Hint: We are given fringe width and we know the formula for fringe width. By comparing the new and old values of distance between slits and the distance between slit and screen, we can find the value of new fringe width.

Formula used:
In Young’s double slit experiment, the fringe width of the interference pattern is given as
$\beta = \dfrac{{\lambda D}}{d}{\text{ }}...{\text{(i)}}$
where $\beta $ is called the fringe width of the pattern obtained on the screen, $\lambda $ signifies the wavelength of light used in the YDSE, D is the distance between the slits and the screen while d denotes the distance between the two slits.

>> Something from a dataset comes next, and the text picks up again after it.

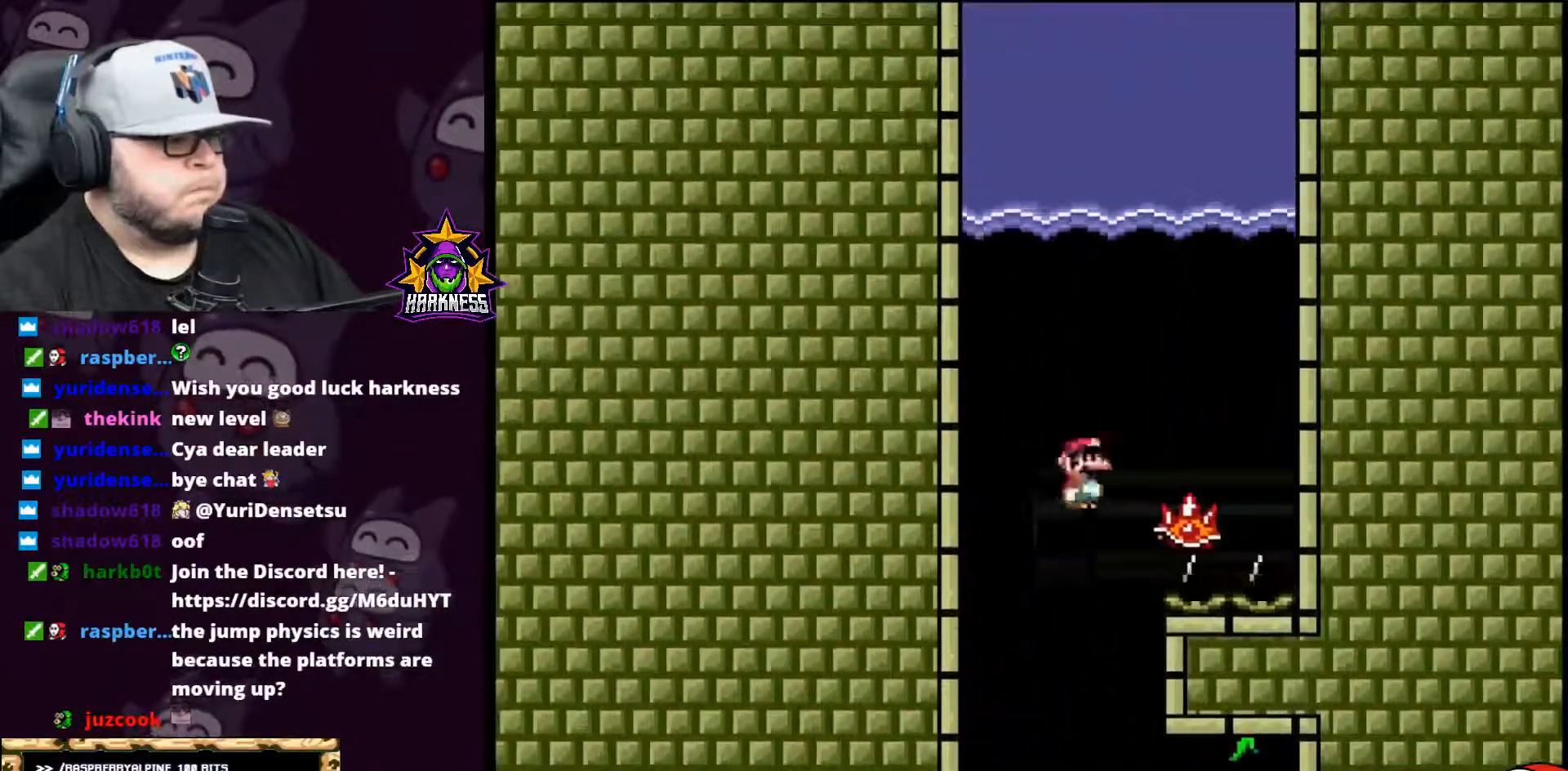
{"buttons": ["A", "X", "DPAD_LEFT"], "events": [[167, "DPAD_LEFT", "down"], [167, "DPAD_RIGHT", "up"]]}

Detailed step by step solution:
In Young’s double slit experiment, we obtain an interference pattern on a screen when two coherent sources of light are allowed to overlap each other. The pattern obtained on the screen consists of maximum and minimum intensities of light. The distance between two maxima is called the fringe width. The expression of fringe width is given in equation (i).
We are given the following parameters for the fringe width in a YDSE. The fringe width is given as:

$\beta = 1 \times {10^{ - 4}}m$

The wavelength of light used is

$\lambda = 6.4 \times {10^{ - 7}}m$

Therefore, we can write:

$1 \times {10^{ - 4}} = \dfrac{{6.4 \times {{10}^{ - 7}} \times D}}{d}{\text{ }}...{\text{(ii)}}$
Let new fringe width be $\beta '$ , wavelength be $\lambda '$, distance between slits be d’ and distance between slit and screen be d’ then we can write

$\beta ' = \dfrac{{\lambda 'D'}}{{d'}}$

We are given that new parameters are modified as follows:

$
  \lambda ' = 4 \times {10^{ - 7}}m \\
  D' = 2D \\
  d' = \dfrac{d}{2} \\
  \therefore \beta ' = \dfrac{{4 \times {{10}^{ - 7}} \times 2D}}{{\dfrac{d}{2}}} \\
   = \dfrac{{4 \times {{10}^{ - 7}} \times 2D \times 2}}{d}{\text{ }}...{\text{(iii)}} \\
$

Now, by dividing equation (iii) by (ii), we get

$
  \dfrac{{\beta '}}{{1 \times {{10}^{ - 4}}}} = \dfrac{{4 \times {{10}^{ - 7}} \times 2D \times 2}}{d} \times \dfrac{d}{{6.4 \times {{10}^{ - 7}} \times D}} \\
   \Rightarrow \dfrac{{\beta '}}{{1 \times {{10}^{ - 4}}}} = \dfrac{5}{2} \\
   \Rightarrow \beta ' = \dfrac{5}{2} \times {10^{ - 4}} \\
   \Rightarrow \beta ' = 2.5 \times {10^{ - 4}}m \\
$

This is the required value of fringe width. Hence, the correct answer is option A.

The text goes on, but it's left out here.